In India, there are several key areas where we need to focus our technology development efforts. These include production of carbon fibre and titanium at scale for defence, aerospace and medical applications. Development of technology for indigenous sourcing of nickel and cobalt from overburden of mines would be important for reducing import-dependence in materials for electric vehicle batteries. Extraction of germanium from non-ferrous process waste would be important for the electronics sector. India needs to grow its steel output. The technologies we have to develop to enable sustained steel growth are associated CO2 emission. The CO2 capture, utilization and sequestration technologies need to be locally relevant. Simultaneously, technology needs to be developed for generating hydrogen at low cost and without CO2 footprint. To conserve natural resources, technologies need to be developed for utilization of local low grade ferrous and non-ferrous ores and find ways to recycle or use industrial waste.

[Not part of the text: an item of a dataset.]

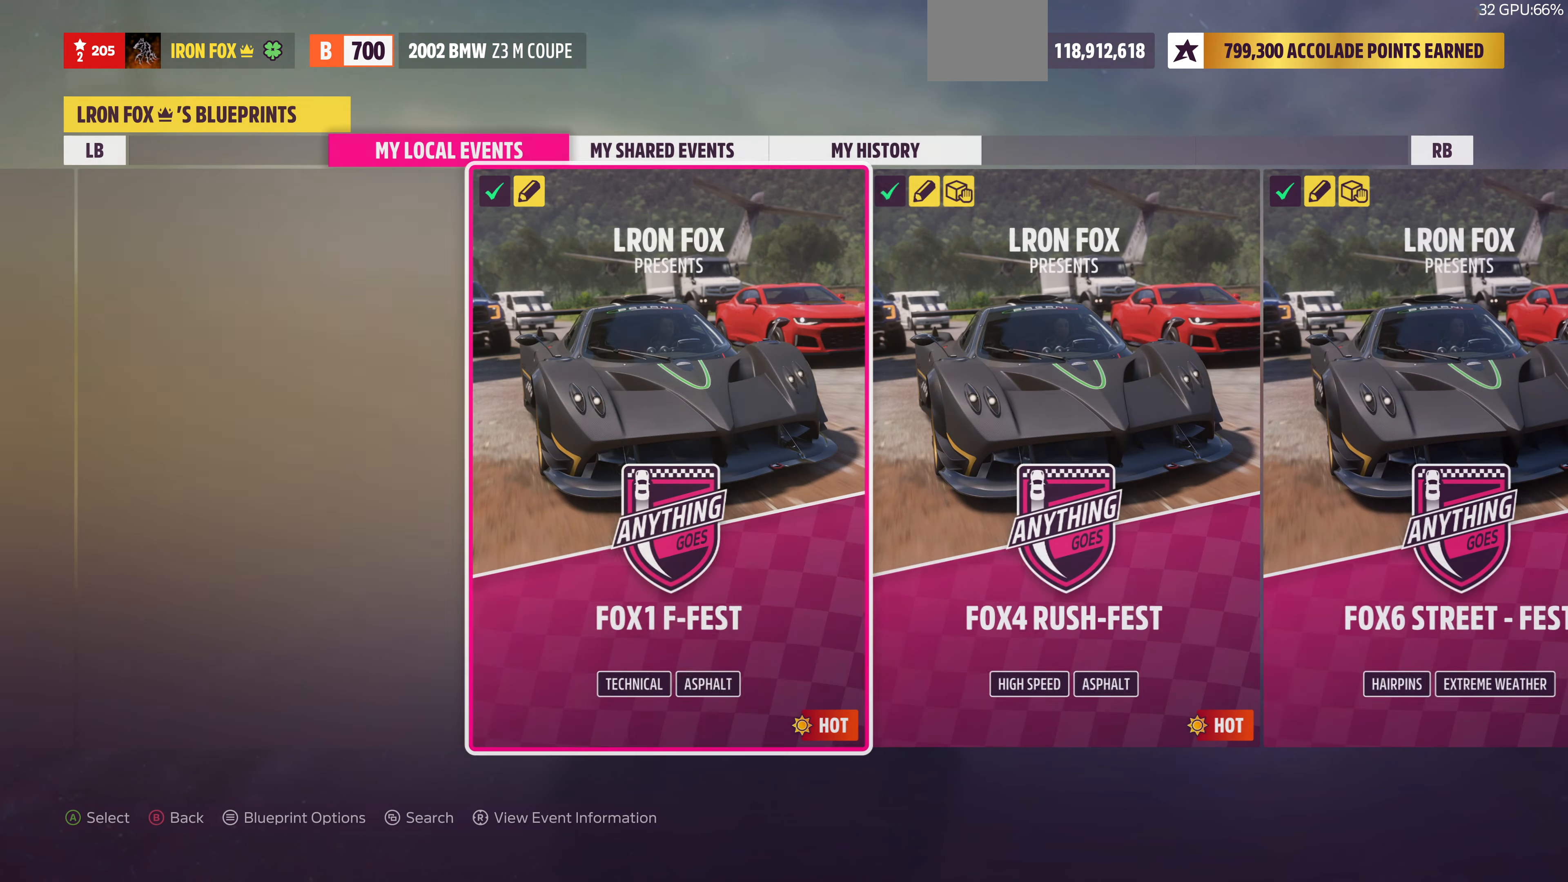
{"buttons": ["DPAD_LEFT"], "left_stick": "center", "right_stick": "center", "events": [[500, "DPAD_LEFT", "down"]]}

India’s Atomic Energy and Space organizations have the advantage of encompassing the different scales of development within the institutions. It is easier to bridge the valleys of death once a focused goal is identified and resource allocated. In the case of developments that need collaboration among multiple organisations (as is usually the case), the system of collaboration between academia, R&D institutions and industry needs to be robustly built at the national level. The strength and sustainability of the collaborative innovation eco-system will largely depend upon goals set and availability of and the criteria for accessing government funds and benefits.